▶ Task instructions
1. In the excerpt on captioning Canvas video, what share of the video catalogue do most institutions find lives outside Files?
2. Carry the excerpt on retrofitting captions for Canvas video forward from its last sentence.

▶ Excerpt provided
::::

The proper-noun failure mode is what generic auto-captioning is structurally bad at. The words that distinguish a competent caption from a mangled one — the regulatory citations a healthcare student is being tested on, the SDK symbols a software-engineering student must read off the screen, the procedure names in a nursing module, the institution-specific course numbers and faculty names that anchor the conversation — are exactly the words generic STT has the least training data for.

The back-catalogue retrofit pattern

For an institution sitting on years of un-captioned or auto-captioned Canvas video, the retrofit runs in five phases:

Inventory. Generate a flat list of every video asset across Files, Studio, and the LTI-embedded platforms. Canvas's API exposes the Files objects; Studio has its own enumeration endpoint; Panopto / Kaltura / YouTube / Vimeo each have list APIs. Most institutions discover that 60–80% of the catalogue lives outside Files.
Triage. Rank by exposure: required courses first, regulated-content modules first within those (compliance training, healthcare procedure videos, anything that's audit-bait under Section 504 or HIPAA), public-facing welcome video first within marketing.

::::

▶ Given records
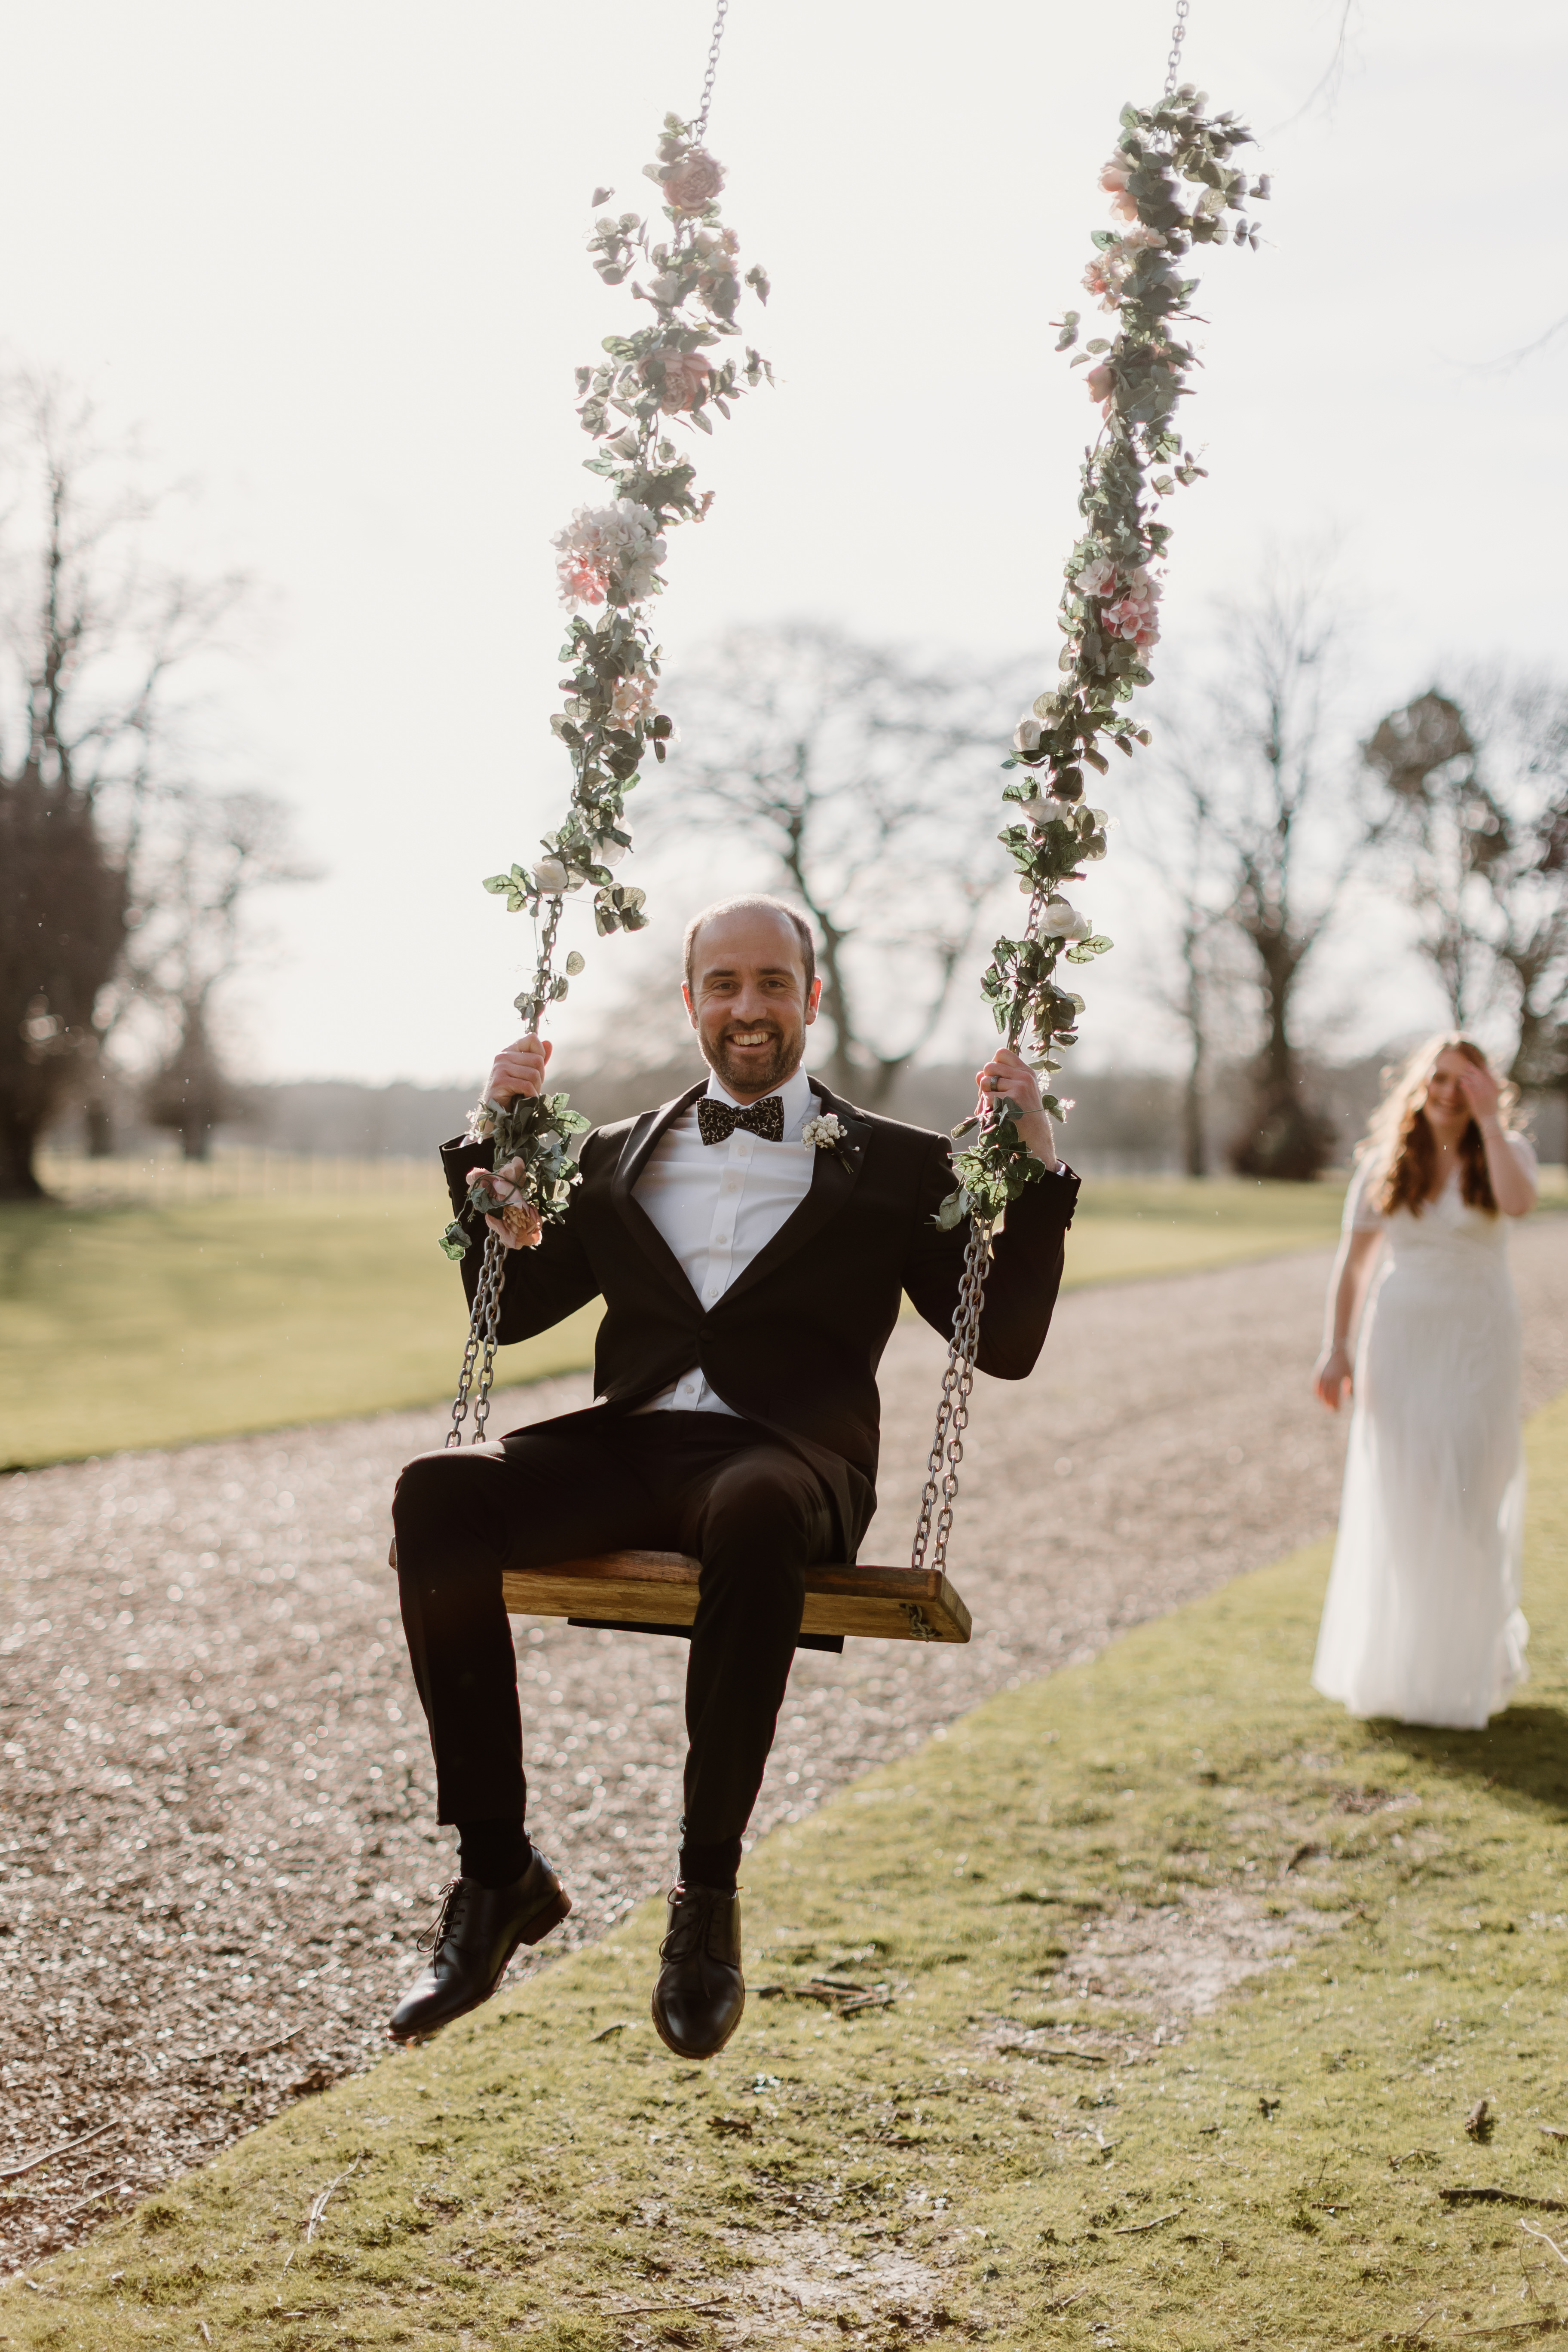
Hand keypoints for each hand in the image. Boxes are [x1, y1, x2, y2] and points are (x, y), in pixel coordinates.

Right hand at [486, 1034, 551, 1105]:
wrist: (499, 1114)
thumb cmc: (514, 1093)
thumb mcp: (529, 1073)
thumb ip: (538, 1058)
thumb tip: (548, 1043)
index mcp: (509, 1051)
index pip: (531, 1038)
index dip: (540, 1054)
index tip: (535, 1069)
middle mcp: (502, 1056)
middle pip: (537, 1060)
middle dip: (540, 1078)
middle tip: (530, 1088)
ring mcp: (500, 1068)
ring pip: (534, 1074)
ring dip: (535, 1089)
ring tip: (526, 1095)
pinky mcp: (500, 1082)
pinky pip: (526, 1086)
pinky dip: (530, 1096)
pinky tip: (524, 1100)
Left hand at [976, 1045, 1057, 1168]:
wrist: (1035, 1139)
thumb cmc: (1023, 1118)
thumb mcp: (1016, 1095)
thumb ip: (998, 1082)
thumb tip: (979, 1074)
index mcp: (1026, 1072)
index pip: (1001, 1053)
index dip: (993, 1065)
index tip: (996, 1080)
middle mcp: (1024, 1076)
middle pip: (989, 1067)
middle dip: (985, 1083)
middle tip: (993, 1098)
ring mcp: (1019, 1087)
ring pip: (985, 1082)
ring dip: (983, 1096)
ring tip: (994, 1108)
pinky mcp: (1011, 1100)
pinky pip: (986, 1098)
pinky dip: (985, 1108)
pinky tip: (995, 1116)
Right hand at [1313, 1344, 1352, 1411]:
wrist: (1336, 1350)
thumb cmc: (1347, 1363)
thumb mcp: (1351, 1375)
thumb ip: (1352, 1388)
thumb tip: (1352, 1399)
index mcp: (1336, 1381)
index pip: (1334, 1398)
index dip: (1336, 1406)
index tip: (1338, 1411)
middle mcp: (1327, 1380)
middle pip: (1326, 1397)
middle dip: (1329, 1405)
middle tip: (1333, 1411)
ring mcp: (1320, 1377)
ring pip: (1320, 1393)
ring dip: (1323, 1401)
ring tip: (1326, 1405)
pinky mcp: (1317, 1374)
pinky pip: (1315, 1387)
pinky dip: (1317, 1393)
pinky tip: (1320, 1397)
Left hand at [1456, 1058, 1501, 1124]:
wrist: (1489, 1120)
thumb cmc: (1491, 1111)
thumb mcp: (1494, 1099)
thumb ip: (1491, 1090)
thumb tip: (1487, 1083)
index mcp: (1494, 1089)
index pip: (1489, 1076)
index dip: (1485, 1068)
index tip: (1481, 1063)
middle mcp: (1488, 1090)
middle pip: (1479, 1076)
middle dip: (1473, 1069)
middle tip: (1467, 1064)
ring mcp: (1481, 1094)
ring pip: (1472, 1080)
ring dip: (1466, 1076)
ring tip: (1462, 1074)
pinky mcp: (1474, 1099)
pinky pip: (1468, 1088)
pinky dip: (1464, 1084)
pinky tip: (1460, 1082)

::::

▶ Results of the tasks
1. 60–80%

2.
Re-caption. Replace mangled or absent captions with glossary-biased output. The institutional glossary is built once — programme names, course names, faculty names, regulatory citations, drug and procedure names if you have a healthcare programme, SDK symbols if you have a CS programme, the institution's acronym handbook — and applies to every retrofit asset. Per-customer compounding accuracy is what makes this scale.
Publish. Push captions back to the originating surface. Sidecar SRT/VTT for Files; replace caption track in Studio; upload through the platform API for Panopto/Kaltura/Vimeo; channel-owner action for YouTube.
Log. Maintain an asset register: video URL, surface, caption file, caption source, reviewer, review date, glossary version. This is the documentation an OCR investigator asks for, and it's how institutional risk management proves work-in-progress on the long tail.

See pricing

Where glossary-biased captioning changes the math

The standard institutional retrofit cost calculus pits hand-corrected auto-captioning against vendor-supplied human captioning. Hand-correction at one to two hours per video, multiplied by a five-thousand-asset back-catalogue, multiplied by a $40-per-hour staff or student-worker rate, produces a six-figure project. Human captioning at $1.25-$3.00 per minute of video, multiplied by an average 30-minute lecture across that catalogue, produces a similar six-figure project — sometimes worse.

Glossary-biased captioning is a different cost shape. The institution builds the glossary once. Each minute of video costs a fraction of human-vendor pricing. The accuracy is high enough on the proper-noun surface that the human-review pass collapses from the full-correction hour to a quick scrub of the amber-highlighted glossary surface. For a 5,000-asset catalogue at an average 30-minute length — 2,500 hours — the GlossCap math (Org plan, 2,500 hours over a four-month retrofit window) lands well under the in-house and vendor-only paths. See the vendor pricing breakdown for the per-hour comparison.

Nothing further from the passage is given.